Collection entries
++++++++++++++++++++

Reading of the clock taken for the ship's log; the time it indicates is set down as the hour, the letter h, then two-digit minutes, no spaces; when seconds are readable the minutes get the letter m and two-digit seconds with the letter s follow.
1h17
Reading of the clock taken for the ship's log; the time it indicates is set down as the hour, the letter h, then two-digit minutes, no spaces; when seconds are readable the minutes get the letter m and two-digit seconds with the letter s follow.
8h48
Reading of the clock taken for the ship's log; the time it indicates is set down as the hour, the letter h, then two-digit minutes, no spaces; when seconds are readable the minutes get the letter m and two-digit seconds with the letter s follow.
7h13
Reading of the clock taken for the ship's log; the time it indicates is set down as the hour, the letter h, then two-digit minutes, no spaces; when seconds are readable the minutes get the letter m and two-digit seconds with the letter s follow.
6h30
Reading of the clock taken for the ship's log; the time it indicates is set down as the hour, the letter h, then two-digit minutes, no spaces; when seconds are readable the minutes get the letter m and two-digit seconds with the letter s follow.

++++++++++++++++++++

▶ [What is needed]
Write out every record above word for word, changing nothing and leaving nothing out.

▶ [Finished answer]
Reading of the clock taken for the ship's log; the time it indicates is set down as the hour, the letter h, then two-digit minutes, no spaces; when seconds are readable the minutes get the letter m and two-digit seconds with the letter s follow.
1h17
Reading of the clock taken for the ship's log; the time it indicates is set down as the hour, the letter h, then two-digit minutes, no spaces; when seconds are readable the minutes get the letter m and two-digit seconds with the letter s follow.
8h48
Reading of the clock taken for the ship's log; the time it indicates is set down as the hour, the letter h, then two-digit minutes, no spaces; when seconds are readable the minutes get the letter m and two-digit seconds with the letter s follow.
7h13
Reading of the clock taken for the ship's log; the time it indicates is set down as the hour, the letter h, then two-digit minutes, no spaces; when seconds are readable the minutes get the letter m and two-digit seconds with the letter s follow.
6h30
Reading of the clock taken for the ship's log; the time it indicates is set down as the hour, the letter h, then two-digit minutes, no spaces; when seconds are readable the minutes get the letter m and two-digit seconds with the letter s follow.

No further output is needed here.